Work order 1: For each statement, answer yes or no on whether it agrees with the cockapoo forum thread, and quote the thread's deciding words verbatim. (a) MillieDog managed the avatar but failed on the PitaPata. (b) ali-s.j. put a barrier at the top of the stairs. (c) dogtired asks how many weeks old Izzy is.
Work order 2: Please write the next part of the cockapoo forum thread, picking up right after its last line.

Selected text:
- - - -
Do you think you could fill out a bit more into on your profile and cockapoo info? Its nice to see 

No worries if you don't.


----------



## dogtired

Yep, will do Julie, I am still fumbling around this web site!! I wanted to have a personal avatar and a PitaPata but couldn't manage that either!! I guess you can't teach a old dog new tricks!! :violin: Will sort my profile out soon: eek:xxx


----------



## MillieDog

I've managed the avatar. Failed on the PitaPata 

It took me a while to get used to the site, I'm a bit hopeless at new things !


----------



## ali-s.j.

There's a thread from Kendal on pitapata - even I managed to do it!


----------



## dogtired

Oh thanks, will give it a try x


----------



## wilfiboy

Oh Maggie, Maple is lovely and what a lovely name. Dont be fooled by avatars and pita patas I've needed loads of help with both ... and photos etc .. Have nt got a bl...y clue


----------



## jools

I'm same as Karen, tried to do pita pata so many times and failed so now i give up - But Maple is a real sweety - hope Dexter learns to wait at the bottom of the stairs - he is just so cheeky - he just follows us up (even though we tell him to wait - little monkey)!!!!


----------



## Blossomgirl

awww gorgeous :love-eyes: xx


----------



## Mez-UK

oh my how sweet Maple is, its a super name. Wont be long before she climbs the stairs!


----------



## ali-s.j.

We have a stair gate half way up (stairs turn and double back) but have put a barrier at the bottom as Izzy tumbled down them yesterday, after waiting for me to come down. She's fine


----------



## dogtired

:hug: I hope Izzy is ok poor thing, they do get under your feet when they are so young. How many weeks is she? x


----------



## ali-s.j.
- - - -
Supplied material:

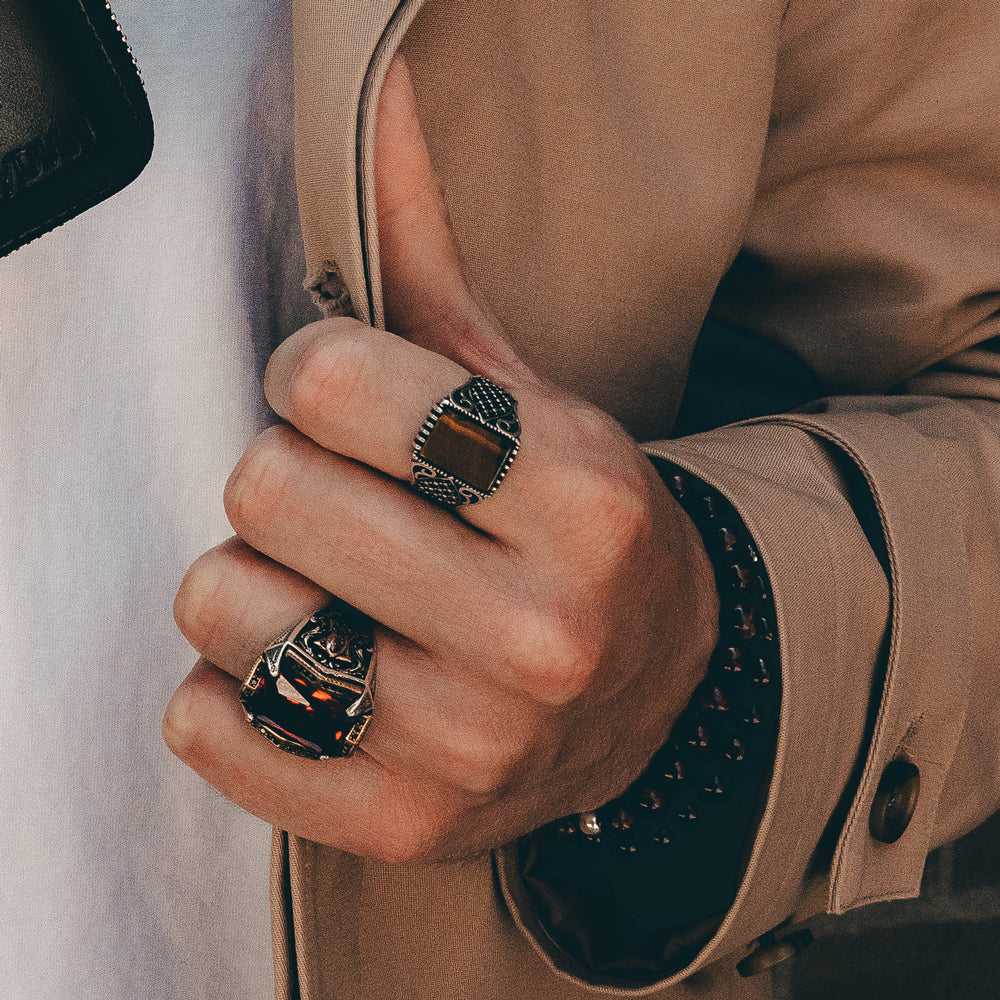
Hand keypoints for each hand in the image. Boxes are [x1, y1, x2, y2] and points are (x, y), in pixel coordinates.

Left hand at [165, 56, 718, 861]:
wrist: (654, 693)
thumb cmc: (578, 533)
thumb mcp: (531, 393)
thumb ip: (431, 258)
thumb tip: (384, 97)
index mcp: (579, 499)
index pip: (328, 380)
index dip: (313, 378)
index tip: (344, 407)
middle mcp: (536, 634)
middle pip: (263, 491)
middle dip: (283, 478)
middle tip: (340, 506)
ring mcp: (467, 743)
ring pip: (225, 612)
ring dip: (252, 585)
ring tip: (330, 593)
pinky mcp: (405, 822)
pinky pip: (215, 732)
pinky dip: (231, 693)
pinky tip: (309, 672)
- - - -
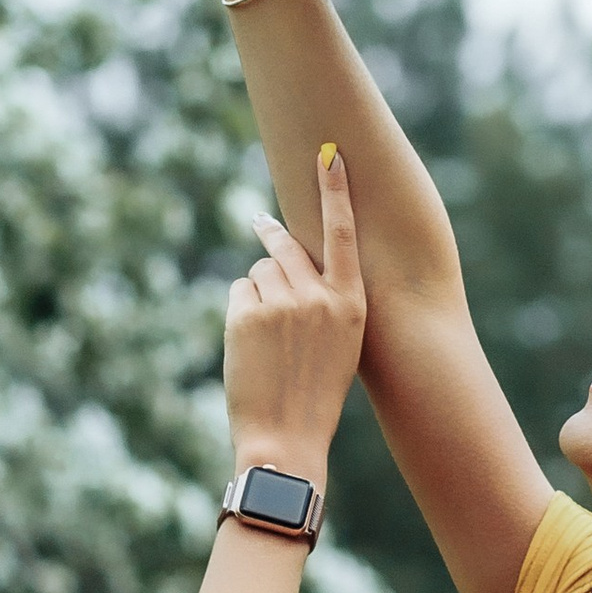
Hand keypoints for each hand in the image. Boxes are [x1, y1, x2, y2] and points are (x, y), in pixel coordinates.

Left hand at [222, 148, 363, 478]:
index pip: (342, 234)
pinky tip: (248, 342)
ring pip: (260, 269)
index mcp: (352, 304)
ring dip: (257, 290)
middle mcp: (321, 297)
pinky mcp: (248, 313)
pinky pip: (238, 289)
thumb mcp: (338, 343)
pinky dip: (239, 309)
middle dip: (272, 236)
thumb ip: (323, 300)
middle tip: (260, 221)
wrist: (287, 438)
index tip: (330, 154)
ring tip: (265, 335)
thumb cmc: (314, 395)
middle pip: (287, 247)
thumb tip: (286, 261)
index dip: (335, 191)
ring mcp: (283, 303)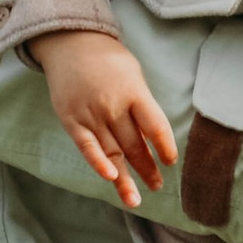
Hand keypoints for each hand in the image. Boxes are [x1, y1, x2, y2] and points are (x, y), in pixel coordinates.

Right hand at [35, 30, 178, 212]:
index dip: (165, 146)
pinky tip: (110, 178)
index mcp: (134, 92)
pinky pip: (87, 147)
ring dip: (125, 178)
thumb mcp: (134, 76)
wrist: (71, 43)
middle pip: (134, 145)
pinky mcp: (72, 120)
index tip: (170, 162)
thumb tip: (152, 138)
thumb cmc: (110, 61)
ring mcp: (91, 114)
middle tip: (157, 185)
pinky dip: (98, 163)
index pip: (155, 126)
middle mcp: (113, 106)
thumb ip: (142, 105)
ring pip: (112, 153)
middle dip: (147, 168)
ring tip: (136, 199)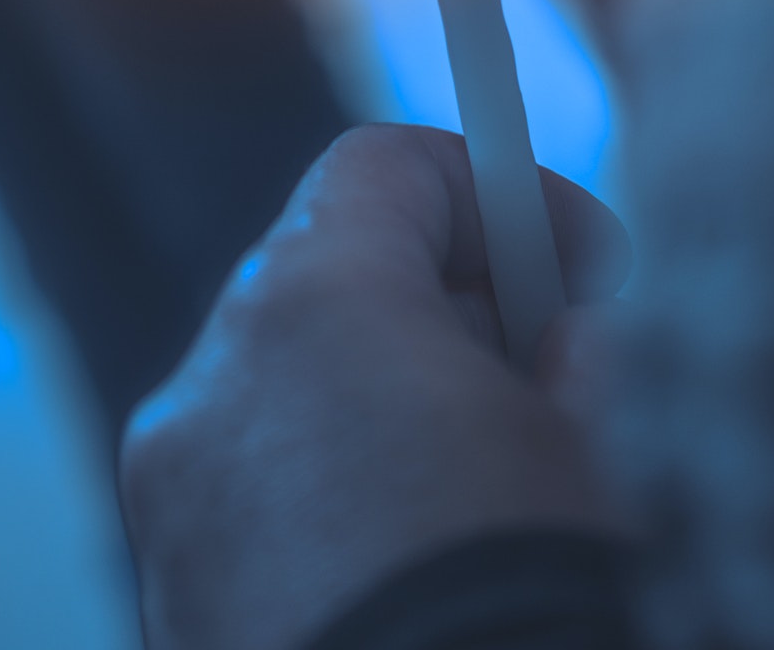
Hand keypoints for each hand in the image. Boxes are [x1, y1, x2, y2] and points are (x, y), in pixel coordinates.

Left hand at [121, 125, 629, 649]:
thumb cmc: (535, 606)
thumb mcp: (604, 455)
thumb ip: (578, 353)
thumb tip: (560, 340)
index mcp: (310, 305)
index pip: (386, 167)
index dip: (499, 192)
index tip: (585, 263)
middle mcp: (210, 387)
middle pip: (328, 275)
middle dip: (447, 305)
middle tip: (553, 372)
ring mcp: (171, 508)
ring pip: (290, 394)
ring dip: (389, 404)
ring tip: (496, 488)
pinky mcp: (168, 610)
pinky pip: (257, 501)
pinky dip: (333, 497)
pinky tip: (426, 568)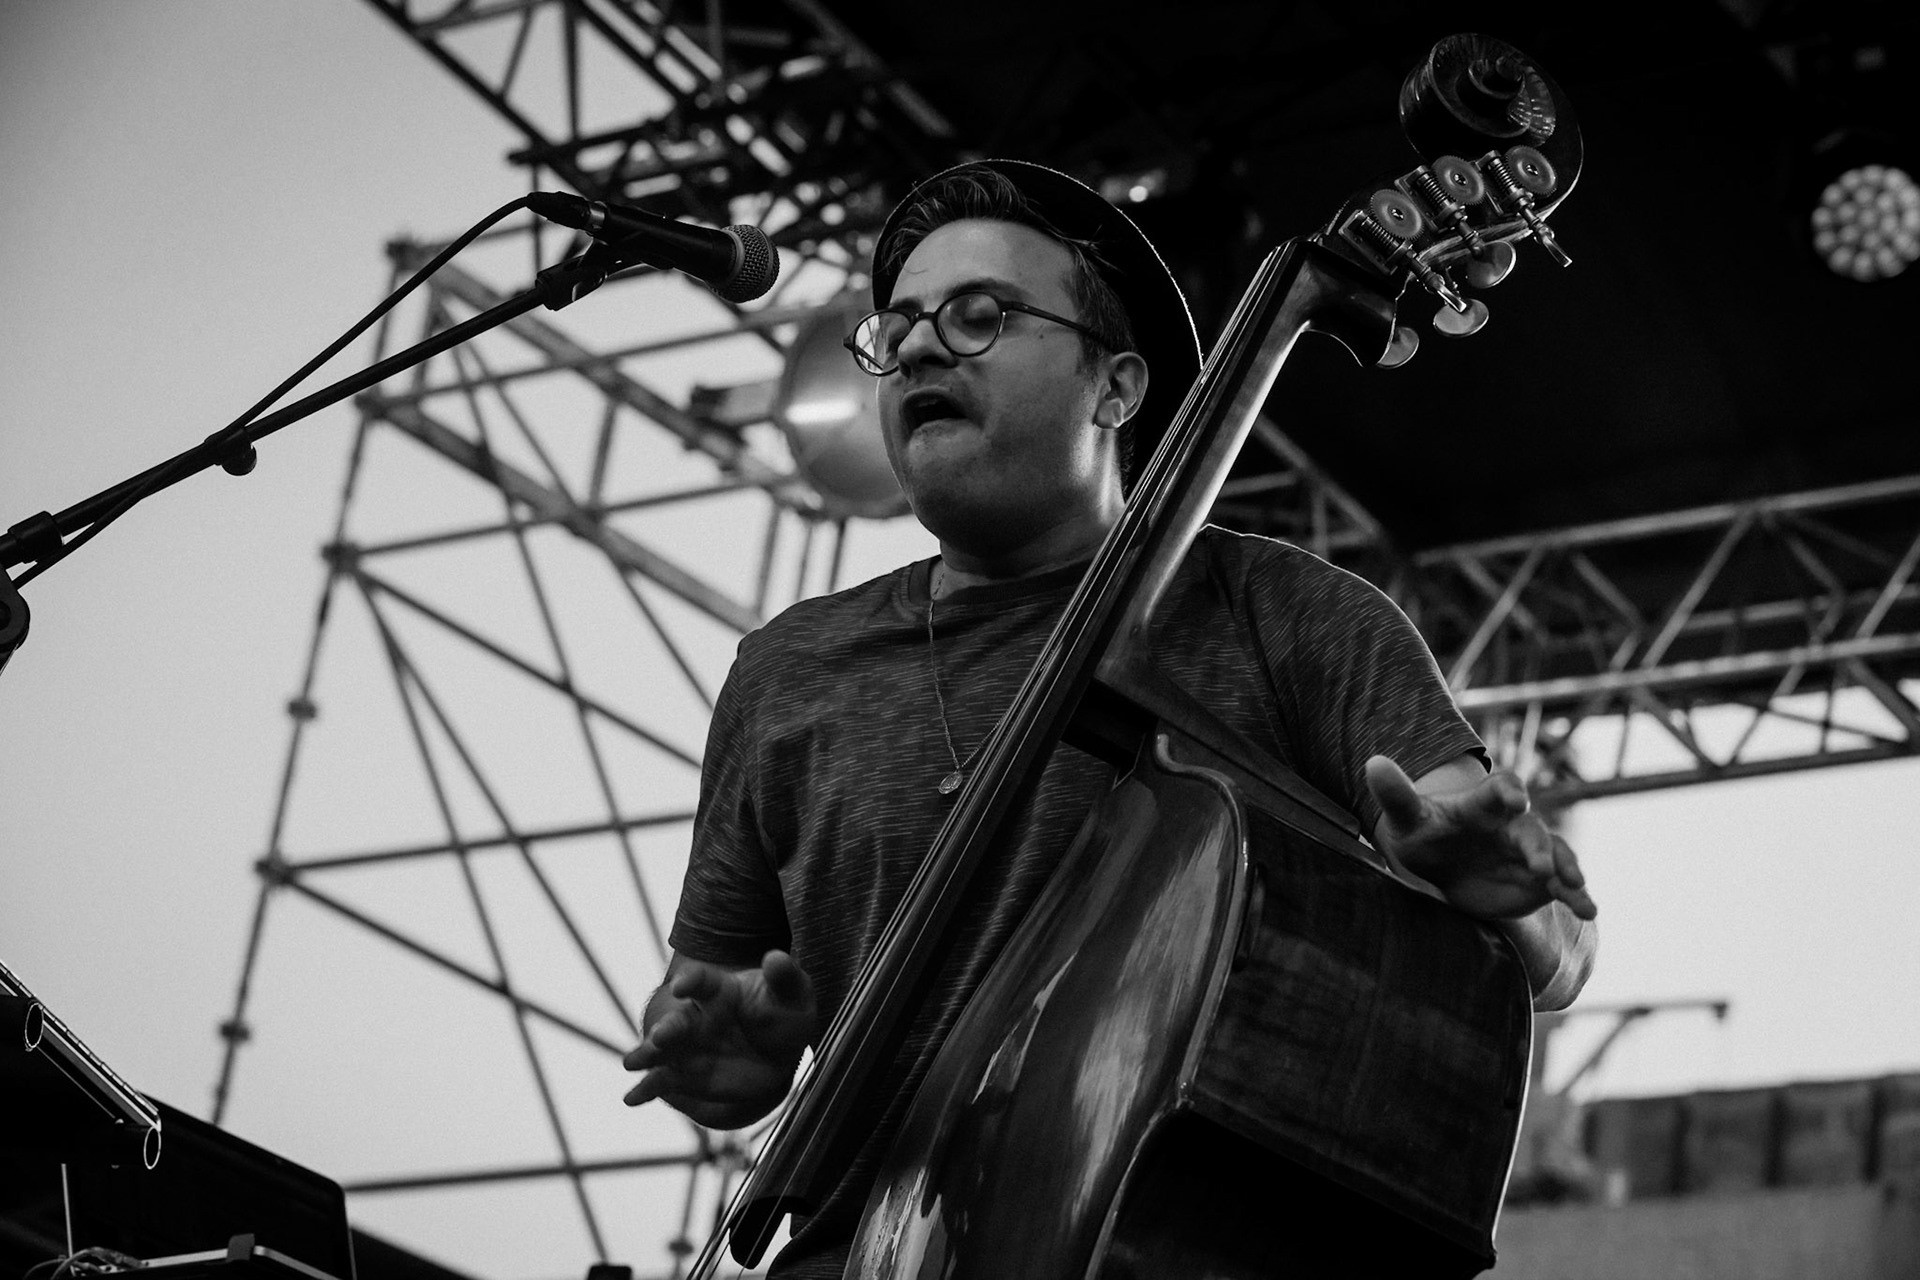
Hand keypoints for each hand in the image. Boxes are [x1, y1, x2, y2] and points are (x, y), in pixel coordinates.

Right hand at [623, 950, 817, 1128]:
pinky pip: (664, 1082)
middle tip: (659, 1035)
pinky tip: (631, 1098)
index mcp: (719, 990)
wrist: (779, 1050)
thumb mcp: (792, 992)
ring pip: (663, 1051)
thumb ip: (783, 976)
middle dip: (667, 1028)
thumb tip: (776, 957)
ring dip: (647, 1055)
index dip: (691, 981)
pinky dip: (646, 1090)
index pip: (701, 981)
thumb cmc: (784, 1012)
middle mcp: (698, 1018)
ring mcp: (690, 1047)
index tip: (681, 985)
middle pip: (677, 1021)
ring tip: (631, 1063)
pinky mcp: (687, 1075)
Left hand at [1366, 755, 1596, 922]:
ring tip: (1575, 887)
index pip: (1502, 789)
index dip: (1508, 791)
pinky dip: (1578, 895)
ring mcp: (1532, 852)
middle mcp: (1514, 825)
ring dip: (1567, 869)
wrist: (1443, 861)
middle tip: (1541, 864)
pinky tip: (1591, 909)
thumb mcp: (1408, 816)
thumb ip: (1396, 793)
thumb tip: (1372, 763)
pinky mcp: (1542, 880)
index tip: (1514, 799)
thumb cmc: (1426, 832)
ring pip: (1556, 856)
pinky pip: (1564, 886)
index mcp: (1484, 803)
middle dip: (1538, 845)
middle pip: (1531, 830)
- - - -
Task output 1:
(a) Yes: "I've managed the avatar. Failed on the PitaPata"
(b) No: "have put a barrier at the bottom as Izzy tumbled down them yesterday"
(c) Yes: "How many weeks is she?"

Task output 2:
Oh she's fine  She was 9 weeks on Monday. I'd forgotten how you have to take big moon steps in case they're under your feet when you walk 
Is your user name because of the early days of having Maple home? - I'm dog tired after 2 5am mornings! :laugh:


----------



## Lisao

Aww she is gorgeous, do you mind if I ask where you got her from?


----------



## lady amanda

oh what a cuite patootie!


----------



## dogtired

Yep how did you guess!!! ( Sorry that was in response to Ali's question) And the answer to Lisa's question, we found her on the Preloved site she was for sale from a lovely lady called Joyce Vincent at Four Winds Poodles Chorley Lancs. She is a licensed breeder of miniature poodles and Cockapoos.xxx


----------



## Lisao

Great thank you I will look her up, she is gorgeous.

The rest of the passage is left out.